Page images and extracted text:
++++++++++
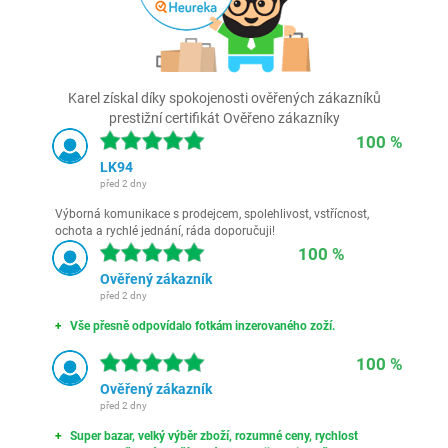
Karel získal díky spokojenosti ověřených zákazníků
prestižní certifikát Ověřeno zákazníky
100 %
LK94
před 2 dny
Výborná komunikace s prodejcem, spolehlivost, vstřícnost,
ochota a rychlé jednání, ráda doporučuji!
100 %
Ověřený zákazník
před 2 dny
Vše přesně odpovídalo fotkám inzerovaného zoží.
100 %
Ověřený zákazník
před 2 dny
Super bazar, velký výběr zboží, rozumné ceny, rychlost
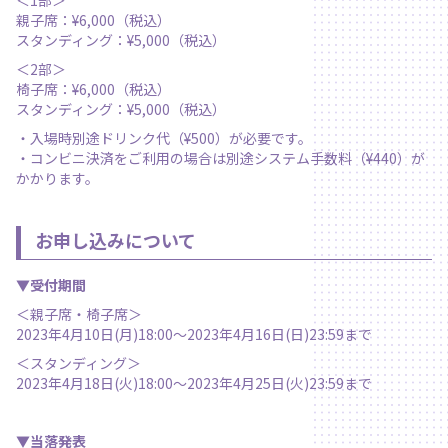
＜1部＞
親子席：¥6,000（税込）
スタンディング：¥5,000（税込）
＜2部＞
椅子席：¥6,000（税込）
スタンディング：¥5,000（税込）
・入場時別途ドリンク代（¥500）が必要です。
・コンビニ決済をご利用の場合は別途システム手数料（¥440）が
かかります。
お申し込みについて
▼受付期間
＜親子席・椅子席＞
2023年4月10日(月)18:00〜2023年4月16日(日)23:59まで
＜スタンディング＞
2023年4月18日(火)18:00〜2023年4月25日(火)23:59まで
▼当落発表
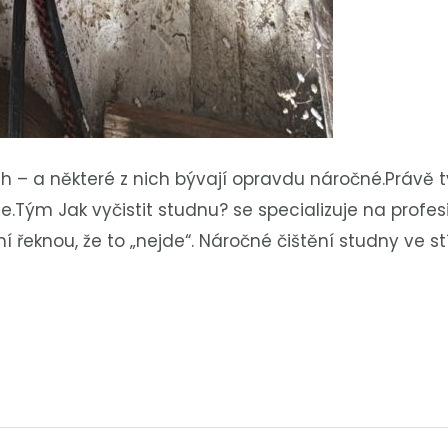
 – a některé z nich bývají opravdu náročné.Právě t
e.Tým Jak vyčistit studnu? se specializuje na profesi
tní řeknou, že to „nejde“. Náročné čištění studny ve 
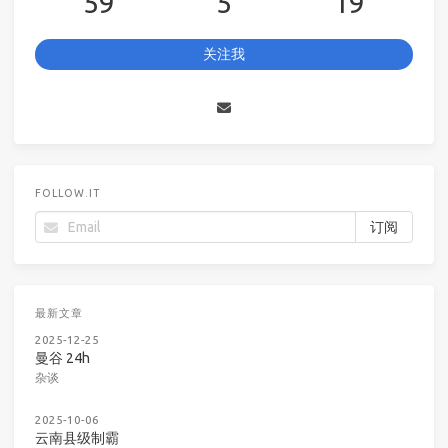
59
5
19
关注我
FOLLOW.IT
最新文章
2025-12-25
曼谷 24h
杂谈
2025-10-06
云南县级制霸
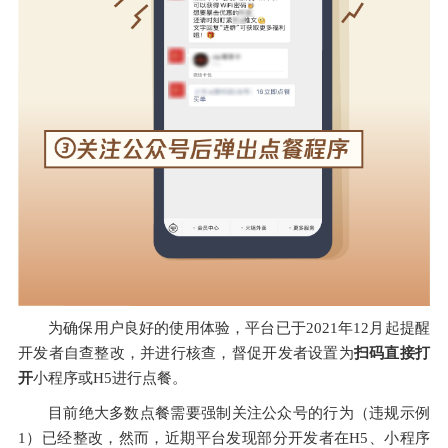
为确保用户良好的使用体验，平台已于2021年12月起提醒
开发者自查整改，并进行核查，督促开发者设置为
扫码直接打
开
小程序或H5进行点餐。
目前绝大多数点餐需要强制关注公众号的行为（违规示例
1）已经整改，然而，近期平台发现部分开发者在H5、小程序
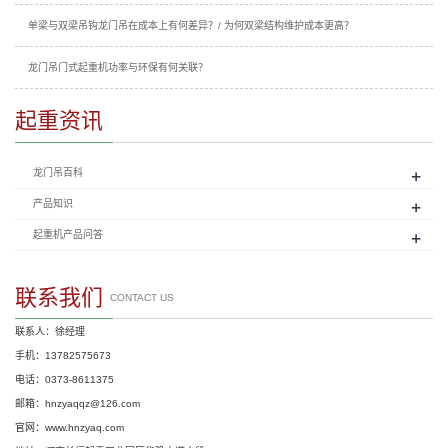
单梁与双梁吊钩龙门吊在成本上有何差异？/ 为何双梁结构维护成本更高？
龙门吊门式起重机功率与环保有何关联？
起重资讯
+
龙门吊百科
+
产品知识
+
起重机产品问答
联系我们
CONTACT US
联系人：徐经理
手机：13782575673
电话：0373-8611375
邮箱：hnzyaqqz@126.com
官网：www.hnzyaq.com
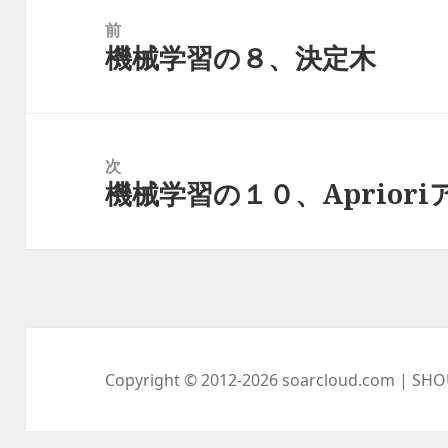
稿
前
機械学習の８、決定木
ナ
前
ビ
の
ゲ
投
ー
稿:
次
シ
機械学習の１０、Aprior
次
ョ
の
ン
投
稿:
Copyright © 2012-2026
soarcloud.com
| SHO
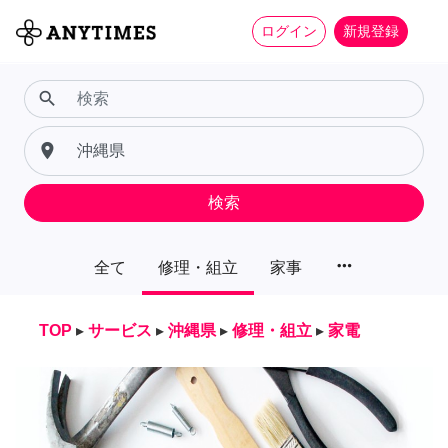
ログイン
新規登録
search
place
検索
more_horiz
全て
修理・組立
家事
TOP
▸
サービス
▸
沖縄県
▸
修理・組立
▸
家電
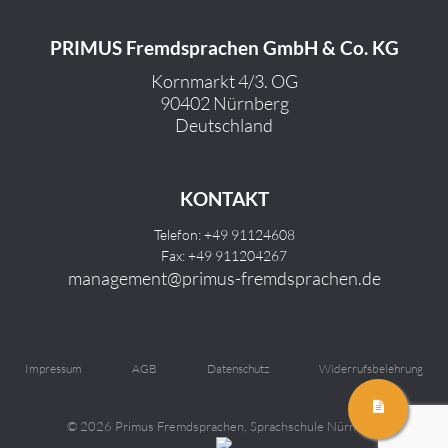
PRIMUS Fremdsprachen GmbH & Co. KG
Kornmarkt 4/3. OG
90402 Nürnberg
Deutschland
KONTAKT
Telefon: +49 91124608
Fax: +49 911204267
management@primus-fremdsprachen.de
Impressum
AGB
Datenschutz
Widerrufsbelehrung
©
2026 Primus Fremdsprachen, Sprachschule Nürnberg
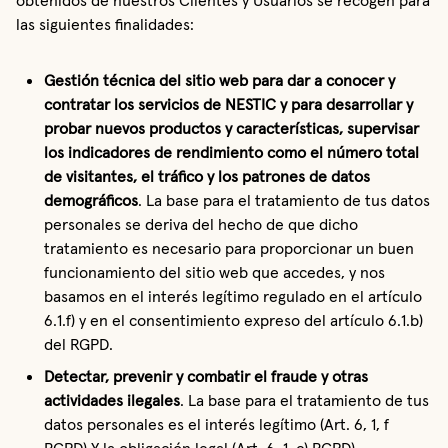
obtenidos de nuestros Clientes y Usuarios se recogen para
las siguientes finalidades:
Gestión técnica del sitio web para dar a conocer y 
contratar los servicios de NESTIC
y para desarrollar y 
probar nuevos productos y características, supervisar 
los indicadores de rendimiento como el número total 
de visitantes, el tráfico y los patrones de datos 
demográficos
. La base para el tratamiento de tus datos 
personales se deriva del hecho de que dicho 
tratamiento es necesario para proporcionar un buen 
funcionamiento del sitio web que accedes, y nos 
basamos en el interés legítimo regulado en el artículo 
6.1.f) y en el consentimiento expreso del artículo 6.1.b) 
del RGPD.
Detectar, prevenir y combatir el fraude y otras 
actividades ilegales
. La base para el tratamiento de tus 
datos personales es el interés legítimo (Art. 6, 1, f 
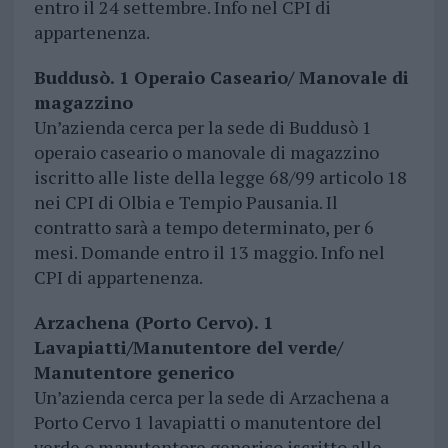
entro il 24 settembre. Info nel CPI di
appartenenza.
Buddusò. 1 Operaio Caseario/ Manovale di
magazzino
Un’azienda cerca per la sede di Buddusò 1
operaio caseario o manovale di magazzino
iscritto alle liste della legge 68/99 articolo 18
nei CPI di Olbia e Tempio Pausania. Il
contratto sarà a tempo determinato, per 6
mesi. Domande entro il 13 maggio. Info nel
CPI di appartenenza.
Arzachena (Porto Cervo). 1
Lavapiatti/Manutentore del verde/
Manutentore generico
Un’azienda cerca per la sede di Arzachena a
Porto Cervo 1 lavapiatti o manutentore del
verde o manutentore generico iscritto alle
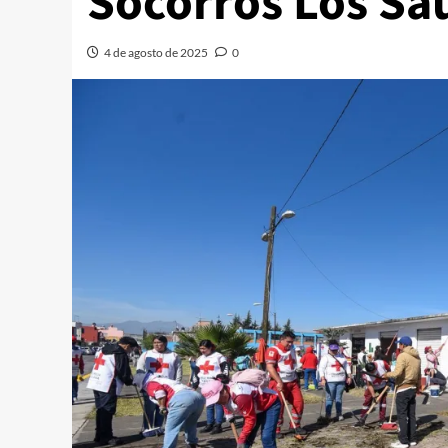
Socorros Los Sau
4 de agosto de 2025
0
++++++++++
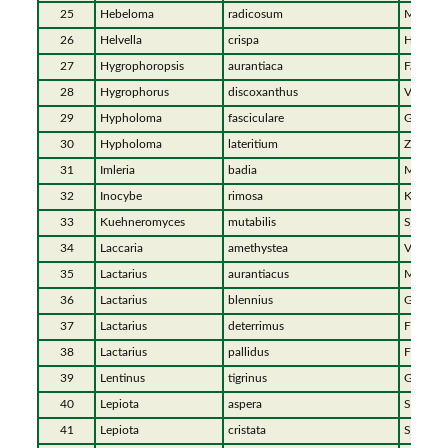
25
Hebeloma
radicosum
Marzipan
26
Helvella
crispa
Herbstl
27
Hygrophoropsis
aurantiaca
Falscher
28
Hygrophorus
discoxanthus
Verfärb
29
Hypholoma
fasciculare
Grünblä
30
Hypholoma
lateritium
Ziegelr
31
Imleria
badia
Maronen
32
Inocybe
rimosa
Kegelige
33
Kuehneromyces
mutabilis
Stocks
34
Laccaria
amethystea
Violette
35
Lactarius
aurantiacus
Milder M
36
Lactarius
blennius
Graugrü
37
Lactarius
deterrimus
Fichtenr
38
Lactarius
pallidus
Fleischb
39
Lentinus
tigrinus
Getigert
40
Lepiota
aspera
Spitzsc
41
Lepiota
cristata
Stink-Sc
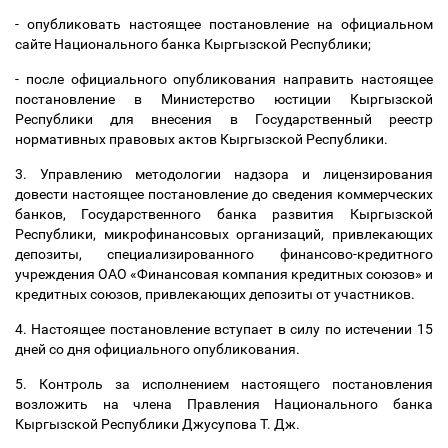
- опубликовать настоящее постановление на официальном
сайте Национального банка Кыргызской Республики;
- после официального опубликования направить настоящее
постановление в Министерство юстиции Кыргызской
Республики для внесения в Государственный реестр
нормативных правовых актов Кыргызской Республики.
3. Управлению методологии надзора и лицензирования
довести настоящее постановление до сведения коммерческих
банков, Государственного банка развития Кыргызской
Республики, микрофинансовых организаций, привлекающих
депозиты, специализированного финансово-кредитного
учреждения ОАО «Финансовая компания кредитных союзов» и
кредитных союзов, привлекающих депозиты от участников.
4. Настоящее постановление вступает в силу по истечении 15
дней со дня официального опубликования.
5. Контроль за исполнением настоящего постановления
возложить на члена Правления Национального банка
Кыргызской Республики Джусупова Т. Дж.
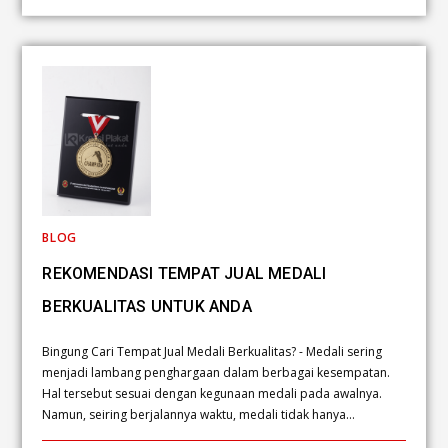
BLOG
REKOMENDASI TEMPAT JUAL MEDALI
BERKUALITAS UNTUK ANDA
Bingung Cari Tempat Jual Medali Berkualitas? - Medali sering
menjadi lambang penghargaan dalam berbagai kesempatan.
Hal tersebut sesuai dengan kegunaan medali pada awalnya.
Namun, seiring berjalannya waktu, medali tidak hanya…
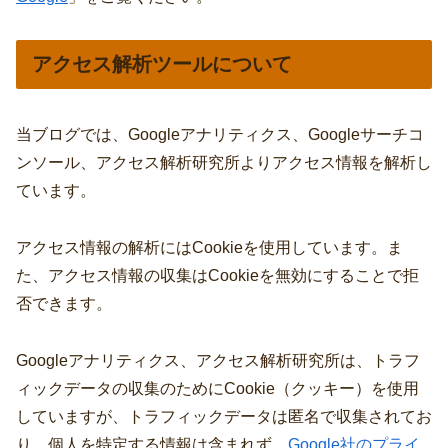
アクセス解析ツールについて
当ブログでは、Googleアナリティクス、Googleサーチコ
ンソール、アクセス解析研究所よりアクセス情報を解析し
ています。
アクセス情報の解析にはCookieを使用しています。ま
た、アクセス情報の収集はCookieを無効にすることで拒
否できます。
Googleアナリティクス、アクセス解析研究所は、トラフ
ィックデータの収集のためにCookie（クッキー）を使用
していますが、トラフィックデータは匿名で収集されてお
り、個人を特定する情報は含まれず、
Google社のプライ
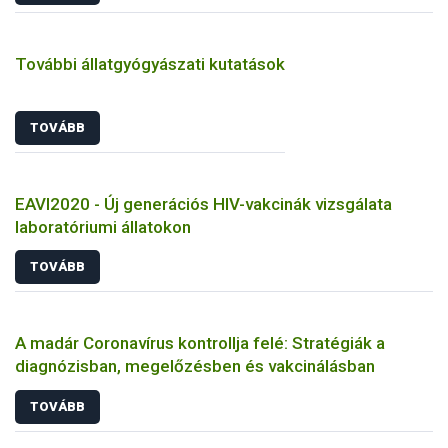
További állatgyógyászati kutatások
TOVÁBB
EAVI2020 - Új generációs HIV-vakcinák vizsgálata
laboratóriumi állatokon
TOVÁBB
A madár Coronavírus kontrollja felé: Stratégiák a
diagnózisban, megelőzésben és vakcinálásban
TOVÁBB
++++++++++
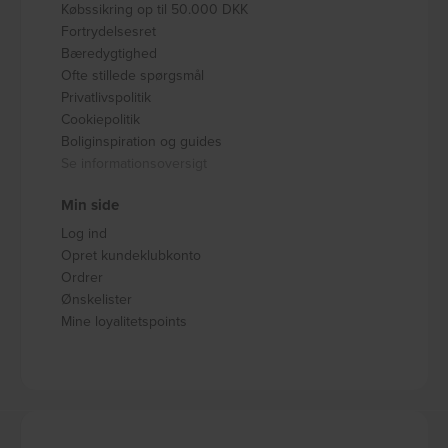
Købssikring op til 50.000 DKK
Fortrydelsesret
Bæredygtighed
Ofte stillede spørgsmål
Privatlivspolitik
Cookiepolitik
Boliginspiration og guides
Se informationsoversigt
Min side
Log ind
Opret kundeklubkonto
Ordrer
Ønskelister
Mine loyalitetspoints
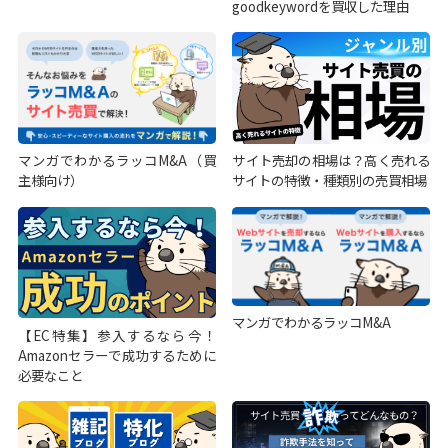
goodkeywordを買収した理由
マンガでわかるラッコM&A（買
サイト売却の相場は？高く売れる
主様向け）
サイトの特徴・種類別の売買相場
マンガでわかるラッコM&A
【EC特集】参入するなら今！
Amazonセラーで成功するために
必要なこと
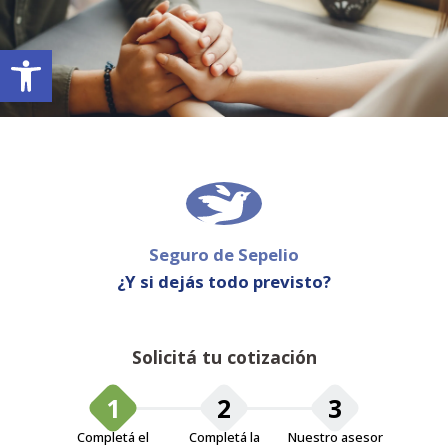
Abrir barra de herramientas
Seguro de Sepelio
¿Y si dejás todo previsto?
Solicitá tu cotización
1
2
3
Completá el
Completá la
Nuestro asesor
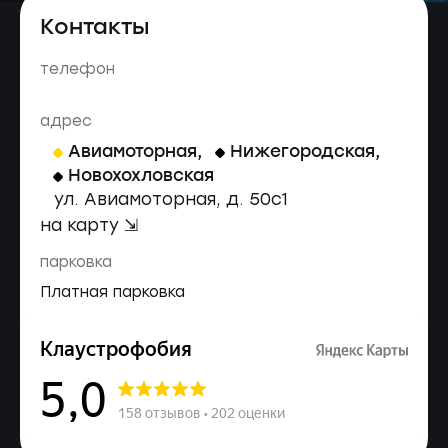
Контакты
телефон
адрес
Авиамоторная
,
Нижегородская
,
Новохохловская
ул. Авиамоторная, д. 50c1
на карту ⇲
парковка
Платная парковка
++++++++++
Exercise:
Now transcribe the lines above exactly, starting at the line containing "Республики для внесения" and ending at the line containing "REKOMENDASI TEMPAT JUAL MEDALI", both lines included, pictures excluded.

Result for this exercise:
Республики для внесения в Государственный реестр
нормативных правовых актов Кыргызской Республики.
3. Управлению методологии надзора и лицензирования
довести настоящее постановление до сведения коммерческих
банков, Государственного банка развития Кыргызской
Республики, микрофинансовых организаций, привлекающих
депозиты, специализированного финансово-кредитного
учреждения ОАО «Финансовая компания кредитных союзов» и
кредитных союзов, привлекающих депозиты от участников.
4. Настоящее постановление вступает в силу по истечении 15
дней со дня официального опубликования.
5. Контроль за исполнением настоящего постановления
возложить на члена Правления Национального банка
Кыргызской Республики Джусупова Т. Дж.
BLOG
REKOMENDASI TEMPAT JUAL MEDALI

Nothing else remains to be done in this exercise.